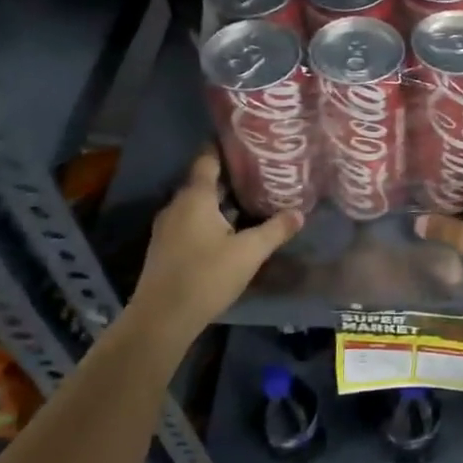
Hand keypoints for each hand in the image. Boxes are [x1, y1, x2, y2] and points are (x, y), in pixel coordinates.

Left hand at [129, 149, 302, 338]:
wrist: (162, 318)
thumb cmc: (206, 276)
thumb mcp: (249, 253)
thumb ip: (275, 230)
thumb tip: (299, 213)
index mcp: (195, 198)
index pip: (207, 160)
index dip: (224, 148)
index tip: (245, 143)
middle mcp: (177, 205)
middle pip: (203, 182)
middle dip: (229, 177)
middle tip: (259, 174)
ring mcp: (167, 227)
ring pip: (197, 204)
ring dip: (219, 201)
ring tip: (249, 201)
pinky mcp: (165, 248)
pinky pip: (190, 222)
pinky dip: (209, 219)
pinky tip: (229, 230)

- **Your instructions**
Restate the material word for word from its first line through the line containing "index mcp: (195, 198)", both included; the pictures do not belong in it.

- **Answer space**
Hand keypoints for each hand in the image. Boxes are [x1, y1, x2, y2] and points are (x, y), in pixel coordinates.

Left hand at [129, 149, 302, 338]:
wrist: (162, 318)
thumb cmc: (206, 276)
thumb mcp: (249, 253)
thumb ip: (275, 230)
thumb tip: (299, 213)
index mcp: (195, 198)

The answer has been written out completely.